Documentation and Confidentiality of Medical Records
You are required to protect records, correspondence and discussions regarding the member.
You must keep a medical records system that:
- Follows professional standards.
- Allows quick access of information.
- Provides legible information that is correctly documented and available to appropriate health care providers.
- Maintains confidentiality.
Have our member sign a Medical Record Release Form as a part of their medical record. Contact Network Management Services, 877-670-8432, to request a copy of this form. The member should sign a Refusal Form when declining a preventative screening referral.
Please follow these confidentiality guidelines:
- Records that contain medical, clinical, social, financial or other data on a patient are treated as confidential. They must be protected against loss, tampering, alteration, destruction, or inadvertent disclosure;
- Release of information from your office requires that you have the patient sign a Medical Record Release Form that is retained in the medical record;
- Release of records is in accordance with state and federal laws, including the Health Insurance Portability and Accountability Act of 1996 (HIPAA);
- Records containing information on mental health services, substance use, or potential chronic medical conditions that may affect the member’s plan benefits are subject to additional specific waivers for release and confidentiality.
Exemption from Release Requirements
HIPAA regulation 45 CFR § 164.512 (d) allows us to give PHI to government programs without member permission. This is given to determine member eligibility.
Medical Records Requirements
You must ensure your medical records meet the standards described in this section. The following are expanded descriptions of these requirements:
Patient Identifiers: Should consist of the patient name and a second unique identifier, and should appear on each page of the medical record.
Advance Directives: Provide the member with advance directive information and encourage them to retain a copy for their personal records. Document this conversation at least once in the member’s medical record.
Biographical Information: Include the member’s name, date of birth, address, home and work phone numbers, marital status, sex, primary language spoken, name and phone number of emergency contact, appropriate consent forms and guardianship information, if relevant.
Signatures: For paper medical records, have all entries dated and signed or initialed by the author. Author identification may be a handwritten signature or initials followed by the title (e.g., MD, DO, PA, ARNP, RN, LPN, MA or OM). There must be a written policy requiring, and evidence of, physician co-signature for entries made by those other than a licensed physician (e.g., MD, DO). Electronic signatures are acceptable for electronic medical records.
Family History: Document the family medical history no later than the first visit.
Past Medical History: Include a detailed medical, surgical, and social history.
Immunizations: Include the date the vaccine was administered, the manufacturer and lot number, and the name and title of the person administering the vaccine. At a minimum, you must have members’ vaccination history.
Medication List: List the member’s current medications, with start and end dates, if applicable. Reconcile within 30 days after inpatient admissions.

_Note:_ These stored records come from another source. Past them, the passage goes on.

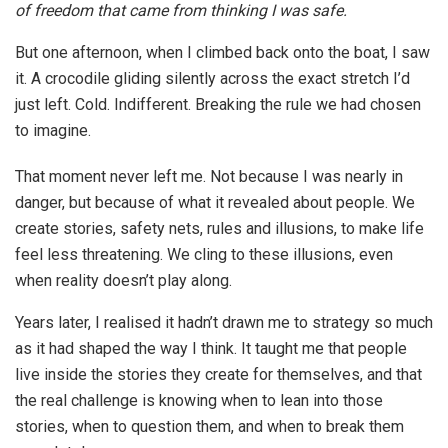
of freedom that came from thinking I was safe.
But one afternoon, when I climbed back onto the boat, I saw
it. A crocodile gliding silently across the exact stretch I’d
just left. Cold. Indifferent. Breaking the rule we had chosen
to imagine.
That moment never left me. Not because I was nearly in
danger, but because of what it revealed about people. We
create stories, safety nets, rules and illusions, to make life
feel less threatening. We cling to these illusions, even
when reality doesn’t play along.
Years later, I realised it hadn’t drawn me to strategy so much
as it had shaped the way I think. It taught me that people
live inside the stories they create for themselves, and that
the real challenge is knowing when to lean into those
stories, when to question them, and when to break them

Referral Documentation: If a referral was made to a specialist, the consultation report should be filed in the medical record. Include documentation that the physician has discussed abnormal results with the member, along with recommendations.
Chart Organization: Maintain a uniform medical record system of clinical recording and reporting with respect to services, which includes separate sections for progress notes and the results of diagnostic tests.
Preventive Screenings: Promote the appropriate use of age- or gender-specific preventive health services for members to achieve a positive affect on the member’s health and better medical outcomes.
Required Encounter Documentation: For every visit, document the following:
- Chief complaint or purpose;
- Objective findings;
- Diagnosis or medical impression;
- Studies ordered (lab, X-ray, etc.);
- Therapies administered or ordered;
- Education provided; disposition, recommendations or instructions to the member and evidence of whether there was follow-up; and,
- Outcome of services.
You must document that a written policy regarding followup care and written procedures for recording results of studies and therapies and appropriate follow-up is in place.
We recommend that medical records include copies of care plans whenever you provide home health or skilled nursing services.